Jobs:
• 1. In the crowdsourcing post, how many object-room pairs were uploaded to Crowdflower?
• 2. Pick up the crowdsourcing post after its last sentence and keep writing in the same voice.
==== Supplied text ====
Crowdsourcing Common Sense

Recently I set up an experiment to create a dataset of human judgements about objects and places. The subjects are asked to rate the likelihood of an object to be found in a place (both from Wikipedia) from unusual to usual. The goal is to create a gold standard against which we can evaluate our AI algorithms.

With this premise, I was finally able to try out Crowdflower, a platform for crowdsouring that has grown popular within the NLP community, where creating a human-annotated gold standard is a common occurrence. I uploaded a dataset made of 2,000 object-room pairs, wrote the task description and instructions, designed the survey’s look and feel and fiddled with the options. Crowdflower gives the customer a good deal of freedom in terms of customization of the task, funding, and the contributor base.

I launched the job yesterday and in a few hours it was complete. It is actually only half done, since I’m waiting for the pro account to be activated, but it’s enough to evaluate the result. Looking at the aggregated answers, which include confidence scores based on inter-rater agreement, I’m very happy. The results make sense, there is plenty of valuable information, and I only spent 45 bucks! 10/10 would crowdsource again.

Now, what I have learned:

You’ve got to treat your contributors right.

Contributors are human beings and they demand respect. Times have changed and ethical concerns have been risen (see for example this 2011 paper, now Crowdflower contributors will rate your job an a variety of factors including how much you pay for task and the fairness of you test questions. I’m not sure of what the effect of a negative rating could be on your job, but I guess it affects at least its visibility and popularity, and ultimately the time it takes to complete and the quality of the answers.
==== Material ====
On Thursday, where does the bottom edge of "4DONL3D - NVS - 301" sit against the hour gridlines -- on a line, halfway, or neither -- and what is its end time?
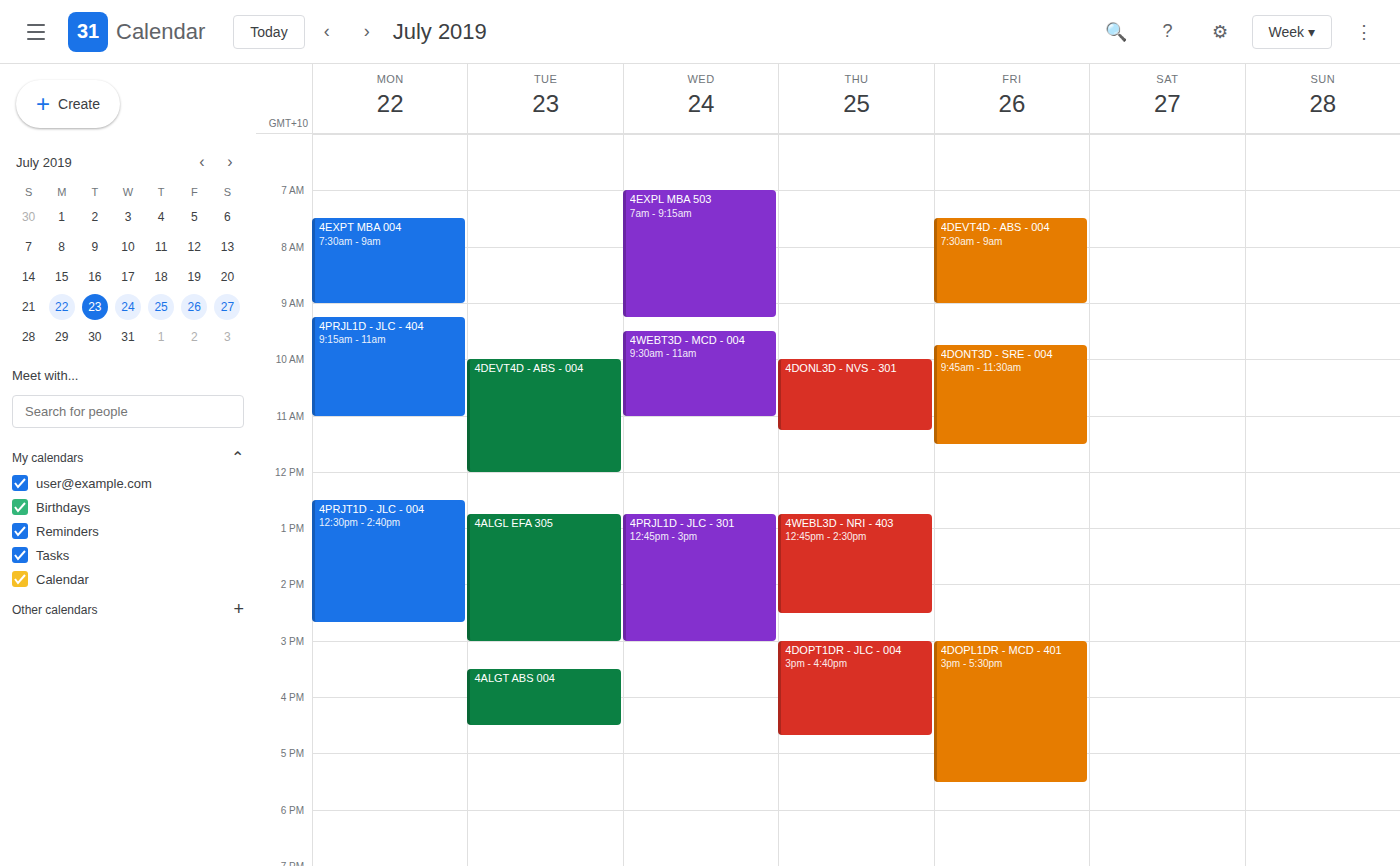
11:15 AM -- neither: a quarter of the way from the 11 AM line to the 12 PM line.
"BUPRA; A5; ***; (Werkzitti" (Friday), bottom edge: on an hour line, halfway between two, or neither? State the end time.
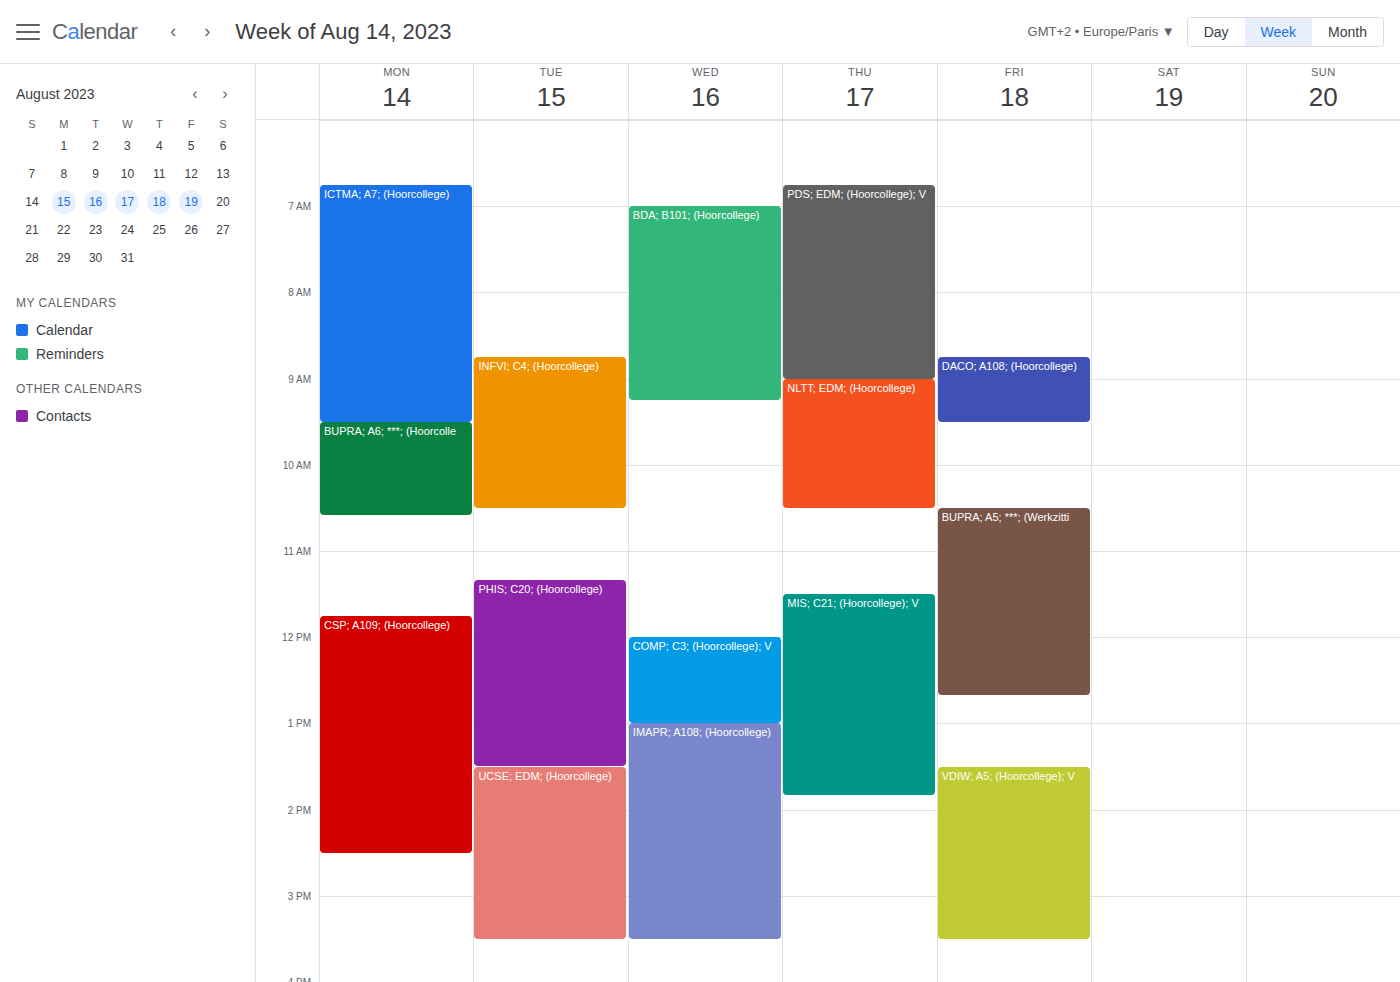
====
Exercise responses:
• 1. 2,000

• 2.
Crowdsourcing is not for the faint of heart.

We are used to run experiments on our PCs, looking up the results, changing a parameter here and there, rinse and repeat. With crowdsouring, especially when money are involved, it’s a different story. I spent more than I’m willing to admit triple checking every single detail of my data, options, interface, you name it. Because when the button is pushed, the machine starts. (To be fair, you can pause the job at any time and update the options, but one should be careful to preserve consistency of the results).

Internet people are mean.

OK, that’s not really news at all. I was still surprised, though, when I opened a test question that had been contested by too many users, only to find comments such as “whatttttt???”, “What did you smoke???”, “What a load of rubbish”, “what kind of drugs are you on??”, and my favourite: “Worst. Task. Ever.”.

Interesting experience overall. I definitely learned a lot about crowdsourcing human judgements, and about the Crowdflower platform. For those who want to try, the basic account comes with a free pass for a max. 1,000 rows dataset. Have fun!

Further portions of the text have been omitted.